Salafist groups have called for a massive demonstration to be staged at noon in front of the High Court building on Ramses Street in Cairo to protest the acquittal of several officials from the Mubarak regime and at Mubarak's release on bail pending a retrial. The retrial was required by the withdrawal of the judge. That retrial was necessitated by the overturn on appeal of a previous life imprisonment verdict against Mubarak.
The Muslim Brotherhood has told members they can participate in the demonstration on a personal basis if they wish. The demonstration's main demand is that the judiciary be restructured. The court system has stood as the last remaining institutional barrier to the Brotherhood's total control of the country. While over time it would inevitably name new judges, many are impatient for the Islamist revolution to roll forward.
Also today, though, anti-Islamist movements are gathering at 1 pm at Tahrir Square, a nearby suburb, and Elqaed Ibrahim Square in Alexandria to demand that the Brotherhood be forced out of power.

|---|

▸ **TRY IT**
According to the passage on the Cairo protests, what is the main demand of the demonstration called by Salafist groups? The material is unrelated to the passage on the Cairo protests.

▸ **RECORDED INFORMATION**
|---|

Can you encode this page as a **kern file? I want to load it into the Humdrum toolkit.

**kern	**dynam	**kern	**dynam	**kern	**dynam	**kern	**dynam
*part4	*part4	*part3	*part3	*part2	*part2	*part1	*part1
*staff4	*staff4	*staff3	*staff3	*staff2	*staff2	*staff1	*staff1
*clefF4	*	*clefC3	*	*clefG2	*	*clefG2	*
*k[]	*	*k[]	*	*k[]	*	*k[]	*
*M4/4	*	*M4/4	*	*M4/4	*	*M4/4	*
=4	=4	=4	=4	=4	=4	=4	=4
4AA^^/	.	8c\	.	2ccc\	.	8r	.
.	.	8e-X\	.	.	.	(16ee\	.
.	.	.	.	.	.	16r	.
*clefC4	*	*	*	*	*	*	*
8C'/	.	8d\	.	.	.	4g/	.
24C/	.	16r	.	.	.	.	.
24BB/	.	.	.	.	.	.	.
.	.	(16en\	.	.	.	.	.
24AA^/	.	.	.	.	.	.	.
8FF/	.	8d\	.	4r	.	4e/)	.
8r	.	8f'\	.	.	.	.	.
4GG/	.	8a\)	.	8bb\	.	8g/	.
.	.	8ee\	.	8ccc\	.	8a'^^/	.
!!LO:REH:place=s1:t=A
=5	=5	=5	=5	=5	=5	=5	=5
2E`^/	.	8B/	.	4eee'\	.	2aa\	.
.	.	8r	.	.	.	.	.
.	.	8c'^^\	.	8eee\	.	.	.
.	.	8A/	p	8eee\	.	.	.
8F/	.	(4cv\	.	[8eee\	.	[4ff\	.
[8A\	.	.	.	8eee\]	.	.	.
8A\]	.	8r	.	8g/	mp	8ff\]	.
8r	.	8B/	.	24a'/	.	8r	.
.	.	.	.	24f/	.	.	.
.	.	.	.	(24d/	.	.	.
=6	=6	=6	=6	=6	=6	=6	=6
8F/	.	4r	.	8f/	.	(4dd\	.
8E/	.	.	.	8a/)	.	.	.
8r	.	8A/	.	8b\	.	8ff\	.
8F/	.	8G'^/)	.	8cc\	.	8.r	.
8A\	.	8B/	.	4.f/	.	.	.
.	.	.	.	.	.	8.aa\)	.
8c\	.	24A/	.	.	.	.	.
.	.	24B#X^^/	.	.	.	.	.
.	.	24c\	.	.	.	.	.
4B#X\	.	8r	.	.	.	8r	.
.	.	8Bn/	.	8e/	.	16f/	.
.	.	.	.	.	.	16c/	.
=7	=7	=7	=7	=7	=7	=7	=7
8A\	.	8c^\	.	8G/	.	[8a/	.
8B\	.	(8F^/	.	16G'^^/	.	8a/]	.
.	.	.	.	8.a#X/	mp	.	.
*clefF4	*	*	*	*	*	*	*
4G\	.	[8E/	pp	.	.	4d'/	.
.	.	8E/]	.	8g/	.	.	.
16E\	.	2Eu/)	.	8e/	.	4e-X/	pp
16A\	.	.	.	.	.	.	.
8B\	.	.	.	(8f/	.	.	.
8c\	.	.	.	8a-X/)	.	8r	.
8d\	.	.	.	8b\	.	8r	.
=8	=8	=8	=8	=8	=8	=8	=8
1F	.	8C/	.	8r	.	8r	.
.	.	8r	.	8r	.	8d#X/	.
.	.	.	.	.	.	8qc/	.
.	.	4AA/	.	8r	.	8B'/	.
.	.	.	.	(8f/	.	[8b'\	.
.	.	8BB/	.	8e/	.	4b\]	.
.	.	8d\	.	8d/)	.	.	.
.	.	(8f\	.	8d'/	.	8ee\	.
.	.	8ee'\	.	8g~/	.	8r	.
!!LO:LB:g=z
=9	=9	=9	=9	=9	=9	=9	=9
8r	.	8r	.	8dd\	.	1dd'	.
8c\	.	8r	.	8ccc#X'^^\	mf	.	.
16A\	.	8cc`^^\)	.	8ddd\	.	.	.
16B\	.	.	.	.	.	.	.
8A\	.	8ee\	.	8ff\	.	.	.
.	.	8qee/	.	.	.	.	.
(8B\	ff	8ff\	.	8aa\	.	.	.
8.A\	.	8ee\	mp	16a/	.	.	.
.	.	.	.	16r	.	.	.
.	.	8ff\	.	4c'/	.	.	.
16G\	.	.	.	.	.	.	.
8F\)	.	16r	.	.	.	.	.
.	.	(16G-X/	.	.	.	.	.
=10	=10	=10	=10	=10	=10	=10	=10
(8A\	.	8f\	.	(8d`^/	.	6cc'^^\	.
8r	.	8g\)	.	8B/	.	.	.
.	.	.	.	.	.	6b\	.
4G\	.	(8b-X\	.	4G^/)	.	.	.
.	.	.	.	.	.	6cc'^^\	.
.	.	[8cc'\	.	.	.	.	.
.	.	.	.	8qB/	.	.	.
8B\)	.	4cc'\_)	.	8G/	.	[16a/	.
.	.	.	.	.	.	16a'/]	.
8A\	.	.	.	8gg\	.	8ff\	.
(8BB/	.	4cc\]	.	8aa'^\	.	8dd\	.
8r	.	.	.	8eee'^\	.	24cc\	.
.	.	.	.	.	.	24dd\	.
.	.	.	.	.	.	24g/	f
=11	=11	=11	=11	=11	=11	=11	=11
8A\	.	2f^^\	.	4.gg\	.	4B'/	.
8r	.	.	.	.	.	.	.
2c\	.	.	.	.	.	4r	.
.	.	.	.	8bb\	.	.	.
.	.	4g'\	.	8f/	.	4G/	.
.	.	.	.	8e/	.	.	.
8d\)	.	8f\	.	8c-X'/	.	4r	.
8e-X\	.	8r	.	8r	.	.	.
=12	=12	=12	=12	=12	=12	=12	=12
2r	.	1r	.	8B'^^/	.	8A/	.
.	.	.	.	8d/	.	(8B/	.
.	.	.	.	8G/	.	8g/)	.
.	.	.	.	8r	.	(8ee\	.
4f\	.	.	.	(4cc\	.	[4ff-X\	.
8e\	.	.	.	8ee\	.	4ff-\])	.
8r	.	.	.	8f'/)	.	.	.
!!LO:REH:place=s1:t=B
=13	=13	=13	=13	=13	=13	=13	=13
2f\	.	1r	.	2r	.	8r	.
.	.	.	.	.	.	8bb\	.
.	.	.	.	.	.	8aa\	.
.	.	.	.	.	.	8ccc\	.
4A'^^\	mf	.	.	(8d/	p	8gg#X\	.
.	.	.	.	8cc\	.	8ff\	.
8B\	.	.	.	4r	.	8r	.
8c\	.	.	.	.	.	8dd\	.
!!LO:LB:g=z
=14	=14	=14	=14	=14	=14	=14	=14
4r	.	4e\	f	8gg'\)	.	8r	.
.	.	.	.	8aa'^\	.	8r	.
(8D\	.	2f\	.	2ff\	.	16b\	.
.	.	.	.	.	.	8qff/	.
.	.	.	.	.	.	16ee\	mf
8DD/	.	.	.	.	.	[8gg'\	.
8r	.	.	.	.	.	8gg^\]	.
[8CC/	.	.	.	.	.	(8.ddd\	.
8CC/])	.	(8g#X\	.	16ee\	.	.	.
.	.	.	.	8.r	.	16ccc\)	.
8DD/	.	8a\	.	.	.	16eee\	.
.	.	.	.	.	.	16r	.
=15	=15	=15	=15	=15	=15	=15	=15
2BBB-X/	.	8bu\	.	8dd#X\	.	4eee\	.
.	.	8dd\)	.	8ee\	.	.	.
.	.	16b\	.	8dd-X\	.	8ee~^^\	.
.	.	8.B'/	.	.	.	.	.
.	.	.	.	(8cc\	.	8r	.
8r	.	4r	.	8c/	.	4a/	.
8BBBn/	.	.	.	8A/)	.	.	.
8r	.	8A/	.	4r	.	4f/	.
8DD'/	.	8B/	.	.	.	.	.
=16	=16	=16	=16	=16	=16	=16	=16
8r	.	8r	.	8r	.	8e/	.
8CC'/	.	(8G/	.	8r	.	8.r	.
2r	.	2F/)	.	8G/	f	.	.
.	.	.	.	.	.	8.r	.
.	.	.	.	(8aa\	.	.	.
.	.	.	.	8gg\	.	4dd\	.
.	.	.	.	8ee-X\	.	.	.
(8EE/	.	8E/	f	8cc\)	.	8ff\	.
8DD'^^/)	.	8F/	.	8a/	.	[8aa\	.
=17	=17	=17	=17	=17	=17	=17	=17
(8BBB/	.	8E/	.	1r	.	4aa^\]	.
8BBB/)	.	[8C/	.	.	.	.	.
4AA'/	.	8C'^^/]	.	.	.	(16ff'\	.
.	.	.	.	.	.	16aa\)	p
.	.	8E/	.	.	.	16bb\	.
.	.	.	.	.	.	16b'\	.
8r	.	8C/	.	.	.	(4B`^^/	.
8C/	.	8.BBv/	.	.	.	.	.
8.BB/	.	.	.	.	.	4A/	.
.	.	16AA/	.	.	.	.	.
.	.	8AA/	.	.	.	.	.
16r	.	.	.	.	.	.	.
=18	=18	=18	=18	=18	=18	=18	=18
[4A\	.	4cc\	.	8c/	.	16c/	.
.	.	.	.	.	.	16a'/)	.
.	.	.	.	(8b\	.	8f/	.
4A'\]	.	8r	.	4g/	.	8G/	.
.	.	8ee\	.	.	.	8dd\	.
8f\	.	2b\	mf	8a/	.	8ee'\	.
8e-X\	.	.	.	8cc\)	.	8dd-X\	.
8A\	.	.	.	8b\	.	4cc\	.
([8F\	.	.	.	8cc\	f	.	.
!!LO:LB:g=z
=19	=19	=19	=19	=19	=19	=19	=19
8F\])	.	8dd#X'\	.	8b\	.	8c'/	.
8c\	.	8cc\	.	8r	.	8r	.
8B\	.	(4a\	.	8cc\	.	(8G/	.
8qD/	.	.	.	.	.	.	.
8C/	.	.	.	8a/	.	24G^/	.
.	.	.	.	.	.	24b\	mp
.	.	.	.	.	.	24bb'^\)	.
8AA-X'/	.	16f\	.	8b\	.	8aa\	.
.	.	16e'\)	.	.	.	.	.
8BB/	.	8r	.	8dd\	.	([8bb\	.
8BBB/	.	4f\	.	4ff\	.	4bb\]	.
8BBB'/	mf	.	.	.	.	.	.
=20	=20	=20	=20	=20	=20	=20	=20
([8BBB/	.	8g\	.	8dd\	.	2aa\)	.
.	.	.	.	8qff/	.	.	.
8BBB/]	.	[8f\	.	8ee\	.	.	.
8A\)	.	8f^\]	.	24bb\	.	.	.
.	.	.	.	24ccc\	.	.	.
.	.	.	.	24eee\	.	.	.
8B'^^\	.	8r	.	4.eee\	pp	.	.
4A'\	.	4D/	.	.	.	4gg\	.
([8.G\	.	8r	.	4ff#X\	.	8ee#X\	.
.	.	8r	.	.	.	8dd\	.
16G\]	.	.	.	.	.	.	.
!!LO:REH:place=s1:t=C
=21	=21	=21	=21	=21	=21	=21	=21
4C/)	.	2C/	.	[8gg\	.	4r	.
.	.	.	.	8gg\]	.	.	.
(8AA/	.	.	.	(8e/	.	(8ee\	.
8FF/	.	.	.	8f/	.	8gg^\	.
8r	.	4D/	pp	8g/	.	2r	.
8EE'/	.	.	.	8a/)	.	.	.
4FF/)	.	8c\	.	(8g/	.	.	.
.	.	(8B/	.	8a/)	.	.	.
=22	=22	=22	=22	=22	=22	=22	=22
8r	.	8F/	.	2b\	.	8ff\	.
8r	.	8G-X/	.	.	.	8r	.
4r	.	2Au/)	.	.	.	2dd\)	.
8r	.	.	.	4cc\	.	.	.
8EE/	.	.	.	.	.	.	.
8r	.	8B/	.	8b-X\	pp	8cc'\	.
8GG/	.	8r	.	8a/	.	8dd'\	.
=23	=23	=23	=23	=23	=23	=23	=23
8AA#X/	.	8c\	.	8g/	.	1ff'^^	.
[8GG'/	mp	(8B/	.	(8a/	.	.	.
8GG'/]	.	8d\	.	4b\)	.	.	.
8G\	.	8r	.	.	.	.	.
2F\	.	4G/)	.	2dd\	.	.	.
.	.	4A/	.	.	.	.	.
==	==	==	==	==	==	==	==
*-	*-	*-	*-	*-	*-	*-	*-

|---|

▸ **TASK SOLUTION**
That the judiciary be restructured.